What to produce: Show, from the entries below, every line in which "lines" appears.

Exercise materials:
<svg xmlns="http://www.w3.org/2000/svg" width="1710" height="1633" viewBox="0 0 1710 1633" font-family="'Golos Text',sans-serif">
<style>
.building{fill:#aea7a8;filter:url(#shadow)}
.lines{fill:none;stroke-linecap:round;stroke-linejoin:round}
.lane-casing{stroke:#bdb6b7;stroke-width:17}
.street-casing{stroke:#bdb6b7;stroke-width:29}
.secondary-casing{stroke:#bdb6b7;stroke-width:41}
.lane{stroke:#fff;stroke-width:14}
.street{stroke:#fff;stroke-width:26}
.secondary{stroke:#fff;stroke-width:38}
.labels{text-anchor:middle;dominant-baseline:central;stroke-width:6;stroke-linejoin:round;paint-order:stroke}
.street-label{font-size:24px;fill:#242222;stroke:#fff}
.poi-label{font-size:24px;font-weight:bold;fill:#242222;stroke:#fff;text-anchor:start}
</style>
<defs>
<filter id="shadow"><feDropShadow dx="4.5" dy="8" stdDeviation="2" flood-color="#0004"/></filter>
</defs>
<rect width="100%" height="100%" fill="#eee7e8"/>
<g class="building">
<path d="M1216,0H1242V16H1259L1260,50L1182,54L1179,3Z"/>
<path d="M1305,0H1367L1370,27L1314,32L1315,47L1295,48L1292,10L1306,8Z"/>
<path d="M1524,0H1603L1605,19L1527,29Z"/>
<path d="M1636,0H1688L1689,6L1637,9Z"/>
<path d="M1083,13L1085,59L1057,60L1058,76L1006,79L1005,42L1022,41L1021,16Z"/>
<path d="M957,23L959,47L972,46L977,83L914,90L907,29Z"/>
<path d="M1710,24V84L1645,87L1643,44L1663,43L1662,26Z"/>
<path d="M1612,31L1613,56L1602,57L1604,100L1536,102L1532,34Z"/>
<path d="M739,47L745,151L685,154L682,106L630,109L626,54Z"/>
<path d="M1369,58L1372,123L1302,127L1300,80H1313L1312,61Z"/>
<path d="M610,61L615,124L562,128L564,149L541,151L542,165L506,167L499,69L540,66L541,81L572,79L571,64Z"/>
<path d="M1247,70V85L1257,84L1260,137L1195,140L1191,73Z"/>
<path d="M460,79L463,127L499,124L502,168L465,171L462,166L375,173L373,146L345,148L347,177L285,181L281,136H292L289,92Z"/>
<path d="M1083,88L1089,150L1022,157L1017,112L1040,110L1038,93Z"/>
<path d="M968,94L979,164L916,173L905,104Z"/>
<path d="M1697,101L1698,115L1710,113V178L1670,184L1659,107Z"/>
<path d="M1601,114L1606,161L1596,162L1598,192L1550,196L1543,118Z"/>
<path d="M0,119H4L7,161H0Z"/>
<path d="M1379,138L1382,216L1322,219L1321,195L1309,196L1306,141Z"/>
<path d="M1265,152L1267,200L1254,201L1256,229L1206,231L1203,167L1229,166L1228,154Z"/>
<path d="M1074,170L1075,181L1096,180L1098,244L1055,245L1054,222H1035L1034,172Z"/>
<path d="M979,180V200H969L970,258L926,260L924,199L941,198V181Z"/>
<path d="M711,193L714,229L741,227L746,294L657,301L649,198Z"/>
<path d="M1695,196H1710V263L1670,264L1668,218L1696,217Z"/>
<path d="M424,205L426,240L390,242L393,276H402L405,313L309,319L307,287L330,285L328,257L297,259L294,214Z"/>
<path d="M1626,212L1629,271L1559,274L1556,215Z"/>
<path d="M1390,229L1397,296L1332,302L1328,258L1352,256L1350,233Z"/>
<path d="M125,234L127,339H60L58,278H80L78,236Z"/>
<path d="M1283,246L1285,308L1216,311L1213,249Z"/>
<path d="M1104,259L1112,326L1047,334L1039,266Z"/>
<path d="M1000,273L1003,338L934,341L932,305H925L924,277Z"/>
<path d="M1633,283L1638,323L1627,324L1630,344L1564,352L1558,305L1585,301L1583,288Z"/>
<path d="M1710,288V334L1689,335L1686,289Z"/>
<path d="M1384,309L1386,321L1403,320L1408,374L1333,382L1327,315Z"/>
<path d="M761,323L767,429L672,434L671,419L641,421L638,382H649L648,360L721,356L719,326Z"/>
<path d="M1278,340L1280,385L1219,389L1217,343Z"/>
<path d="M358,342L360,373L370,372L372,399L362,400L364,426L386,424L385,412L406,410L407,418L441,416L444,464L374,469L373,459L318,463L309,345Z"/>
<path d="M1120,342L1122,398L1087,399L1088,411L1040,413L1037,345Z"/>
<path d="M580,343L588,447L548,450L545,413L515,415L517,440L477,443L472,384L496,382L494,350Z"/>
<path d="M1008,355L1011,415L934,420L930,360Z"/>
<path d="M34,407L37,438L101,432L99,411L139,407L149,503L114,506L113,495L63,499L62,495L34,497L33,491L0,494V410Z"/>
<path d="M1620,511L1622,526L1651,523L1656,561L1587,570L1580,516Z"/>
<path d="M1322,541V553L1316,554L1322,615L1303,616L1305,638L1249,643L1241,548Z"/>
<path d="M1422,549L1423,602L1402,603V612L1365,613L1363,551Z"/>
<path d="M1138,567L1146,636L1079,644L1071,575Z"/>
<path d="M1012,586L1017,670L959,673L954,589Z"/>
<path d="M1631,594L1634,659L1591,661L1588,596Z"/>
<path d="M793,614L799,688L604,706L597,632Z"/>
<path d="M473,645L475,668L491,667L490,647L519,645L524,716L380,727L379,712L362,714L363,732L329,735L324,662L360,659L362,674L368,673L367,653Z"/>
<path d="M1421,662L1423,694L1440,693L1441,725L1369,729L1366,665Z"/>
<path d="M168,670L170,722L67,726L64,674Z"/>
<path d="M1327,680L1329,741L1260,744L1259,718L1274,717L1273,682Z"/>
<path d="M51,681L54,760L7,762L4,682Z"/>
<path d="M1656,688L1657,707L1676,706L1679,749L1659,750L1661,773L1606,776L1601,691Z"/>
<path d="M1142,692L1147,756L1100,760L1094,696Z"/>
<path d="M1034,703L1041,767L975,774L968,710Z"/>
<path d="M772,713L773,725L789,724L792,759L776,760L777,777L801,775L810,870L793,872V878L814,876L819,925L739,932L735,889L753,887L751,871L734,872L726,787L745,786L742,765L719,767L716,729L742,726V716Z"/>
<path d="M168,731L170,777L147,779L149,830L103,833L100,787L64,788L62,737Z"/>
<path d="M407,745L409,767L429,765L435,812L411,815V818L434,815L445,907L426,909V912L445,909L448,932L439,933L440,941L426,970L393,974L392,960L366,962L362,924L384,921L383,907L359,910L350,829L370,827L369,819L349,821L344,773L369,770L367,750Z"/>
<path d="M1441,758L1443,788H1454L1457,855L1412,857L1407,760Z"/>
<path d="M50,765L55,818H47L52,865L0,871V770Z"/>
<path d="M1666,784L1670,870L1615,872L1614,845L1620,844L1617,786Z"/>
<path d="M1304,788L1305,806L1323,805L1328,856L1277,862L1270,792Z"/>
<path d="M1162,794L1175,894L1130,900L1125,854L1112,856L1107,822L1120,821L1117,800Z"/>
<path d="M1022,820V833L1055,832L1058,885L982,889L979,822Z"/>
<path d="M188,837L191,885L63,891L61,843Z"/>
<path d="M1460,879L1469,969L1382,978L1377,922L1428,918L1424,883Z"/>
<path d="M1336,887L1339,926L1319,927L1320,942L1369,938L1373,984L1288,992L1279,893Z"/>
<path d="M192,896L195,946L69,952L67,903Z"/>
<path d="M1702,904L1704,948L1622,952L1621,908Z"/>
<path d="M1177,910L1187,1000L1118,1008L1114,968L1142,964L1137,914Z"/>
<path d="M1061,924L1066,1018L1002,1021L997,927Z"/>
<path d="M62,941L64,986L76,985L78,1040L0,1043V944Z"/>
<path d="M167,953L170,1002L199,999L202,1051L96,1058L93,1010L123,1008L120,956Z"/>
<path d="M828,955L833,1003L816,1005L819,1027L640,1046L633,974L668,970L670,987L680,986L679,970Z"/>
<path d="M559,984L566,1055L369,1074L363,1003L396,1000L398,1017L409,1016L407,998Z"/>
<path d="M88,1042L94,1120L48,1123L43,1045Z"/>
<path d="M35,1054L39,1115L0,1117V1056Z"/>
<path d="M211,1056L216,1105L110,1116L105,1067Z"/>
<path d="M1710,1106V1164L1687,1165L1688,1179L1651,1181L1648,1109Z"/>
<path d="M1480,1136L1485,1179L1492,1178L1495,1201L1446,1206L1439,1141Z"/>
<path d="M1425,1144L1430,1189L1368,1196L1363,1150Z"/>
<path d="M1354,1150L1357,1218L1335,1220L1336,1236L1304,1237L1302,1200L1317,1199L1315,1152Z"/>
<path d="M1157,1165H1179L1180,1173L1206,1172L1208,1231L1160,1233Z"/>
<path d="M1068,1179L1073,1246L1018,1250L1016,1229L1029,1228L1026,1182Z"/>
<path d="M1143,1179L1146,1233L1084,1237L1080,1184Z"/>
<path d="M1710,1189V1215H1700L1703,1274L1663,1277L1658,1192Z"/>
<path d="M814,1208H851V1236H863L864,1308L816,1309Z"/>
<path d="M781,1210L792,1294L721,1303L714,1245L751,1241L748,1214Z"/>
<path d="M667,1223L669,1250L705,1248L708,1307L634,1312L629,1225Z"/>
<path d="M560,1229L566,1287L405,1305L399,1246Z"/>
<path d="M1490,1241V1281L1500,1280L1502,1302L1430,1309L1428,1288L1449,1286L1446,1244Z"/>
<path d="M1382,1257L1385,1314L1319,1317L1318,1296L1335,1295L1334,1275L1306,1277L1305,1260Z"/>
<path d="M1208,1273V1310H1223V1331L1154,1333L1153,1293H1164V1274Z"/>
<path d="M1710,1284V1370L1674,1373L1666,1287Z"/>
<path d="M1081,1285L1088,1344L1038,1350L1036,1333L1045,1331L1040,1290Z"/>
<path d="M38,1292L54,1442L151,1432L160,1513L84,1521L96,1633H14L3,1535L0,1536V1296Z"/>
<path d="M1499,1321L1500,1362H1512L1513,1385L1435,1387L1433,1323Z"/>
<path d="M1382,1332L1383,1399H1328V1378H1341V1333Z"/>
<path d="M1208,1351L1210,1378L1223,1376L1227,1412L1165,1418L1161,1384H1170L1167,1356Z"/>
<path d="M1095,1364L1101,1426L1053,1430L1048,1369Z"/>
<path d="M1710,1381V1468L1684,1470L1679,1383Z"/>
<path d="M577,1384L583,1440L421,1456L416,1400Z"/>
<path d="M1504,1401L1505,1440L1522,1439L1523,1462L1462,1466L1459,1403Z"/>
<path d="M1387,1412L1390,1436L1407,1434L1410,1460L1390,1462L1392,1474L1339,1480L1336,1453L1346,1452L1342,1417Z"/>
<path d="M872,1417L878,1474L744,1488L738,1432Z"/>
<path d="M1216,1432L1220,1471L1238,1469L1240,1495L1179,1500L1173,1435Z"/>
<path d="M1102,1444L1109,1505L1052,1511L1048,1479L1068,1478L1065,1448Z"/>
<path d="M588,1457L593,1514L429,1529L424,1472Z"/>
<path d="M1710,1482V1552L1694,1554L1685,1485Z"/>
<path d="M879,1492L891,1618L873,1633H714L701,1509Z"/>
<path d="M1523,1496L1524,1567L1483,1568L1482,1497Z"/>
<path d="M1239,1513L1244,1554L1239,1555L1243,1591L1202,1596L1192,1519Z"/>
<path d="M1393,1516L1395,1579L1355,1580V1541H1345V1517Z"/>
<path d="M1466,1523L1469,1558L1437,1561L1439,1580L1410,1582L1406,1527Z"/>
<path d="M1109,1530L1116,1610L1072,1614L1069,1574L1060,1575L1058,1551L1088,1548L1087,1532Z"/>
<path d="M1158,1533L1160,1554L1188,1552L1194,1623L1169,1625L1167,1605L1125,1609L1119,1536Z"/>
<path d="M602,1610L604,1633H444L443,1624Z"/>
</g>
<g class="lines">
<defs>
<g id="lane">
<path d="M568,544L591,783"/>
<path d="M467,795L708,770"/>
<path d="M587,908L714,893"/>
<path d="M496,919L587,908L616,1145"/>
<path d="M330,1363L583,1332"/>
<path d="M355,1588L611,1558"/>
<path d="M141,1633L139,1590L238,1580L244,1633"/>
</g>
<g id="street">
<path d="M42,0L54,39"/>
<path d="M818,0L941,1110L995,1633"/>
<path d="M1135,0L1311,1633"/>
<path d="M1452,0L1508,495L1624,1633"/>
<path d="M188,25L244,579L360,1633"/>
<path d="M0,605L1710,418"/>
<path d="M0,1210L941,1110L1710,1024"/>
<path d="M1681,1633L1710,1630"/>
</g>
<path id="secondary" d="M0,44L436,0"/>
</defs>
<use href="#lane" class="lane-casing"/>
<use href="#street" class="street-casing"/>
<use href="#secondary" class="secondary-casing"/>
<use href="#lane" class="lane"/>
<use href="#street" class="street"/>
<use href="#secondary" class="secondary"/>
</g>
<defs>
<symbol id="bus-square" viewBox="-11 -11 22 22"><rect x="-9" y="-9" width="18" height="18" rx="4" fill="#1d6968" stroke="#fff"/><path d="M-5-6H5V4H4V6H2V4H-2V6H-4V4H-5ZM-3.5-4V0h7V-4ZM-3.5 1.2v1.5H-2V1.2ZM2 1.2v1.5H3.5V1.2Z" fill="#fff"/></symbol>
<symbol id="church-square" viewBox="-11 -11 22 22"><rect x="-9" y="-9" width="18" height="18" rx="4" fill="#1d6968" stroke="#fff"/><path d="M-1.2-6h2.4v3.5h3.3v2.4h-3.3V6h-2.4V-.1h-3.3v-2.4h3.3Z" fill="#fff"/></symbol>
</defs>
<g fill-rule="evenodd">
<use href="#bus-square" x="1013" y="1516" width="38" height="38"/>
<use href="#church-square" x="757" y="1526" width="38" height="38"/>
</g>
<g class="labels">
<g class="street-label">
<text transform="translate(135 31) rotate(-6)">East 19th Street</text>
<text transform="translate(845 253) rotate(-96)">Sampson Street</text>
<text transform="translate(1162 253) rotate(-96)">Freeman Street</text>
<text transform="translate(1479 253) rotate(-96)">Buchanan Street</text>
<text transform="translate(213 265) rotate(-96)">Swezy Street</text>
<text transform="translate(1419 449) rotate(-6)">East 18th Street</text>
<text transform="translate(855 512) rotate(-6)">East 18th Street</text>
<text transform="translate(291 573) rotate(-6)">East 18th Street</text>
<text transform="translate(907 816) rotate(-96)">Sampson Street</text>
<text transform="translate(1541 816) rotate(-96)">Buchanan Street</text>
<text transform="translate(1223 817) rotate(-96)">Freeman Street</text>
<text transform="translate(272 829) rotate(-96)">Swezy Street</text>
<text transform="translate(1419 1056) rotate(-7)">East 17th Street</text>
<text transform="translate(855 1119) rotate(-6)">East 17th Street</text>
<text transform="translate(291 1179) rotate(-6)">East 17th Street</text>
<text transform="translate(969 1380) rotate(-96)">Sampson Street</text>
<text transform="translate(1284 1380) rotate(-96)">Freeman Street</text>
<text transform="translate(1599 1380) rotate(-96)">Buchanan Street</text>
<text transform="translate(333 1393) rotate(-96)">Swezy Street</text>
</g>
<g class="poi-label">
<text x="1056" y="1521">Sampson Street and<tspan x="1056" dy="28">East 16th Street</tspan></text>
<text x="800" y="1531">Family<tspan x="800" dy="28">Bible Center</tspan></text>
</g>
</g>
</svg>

Answer to this problem:
.lines{fill:none;stroke-linecap:round;stroke-linejoin:round}
<g class="lines">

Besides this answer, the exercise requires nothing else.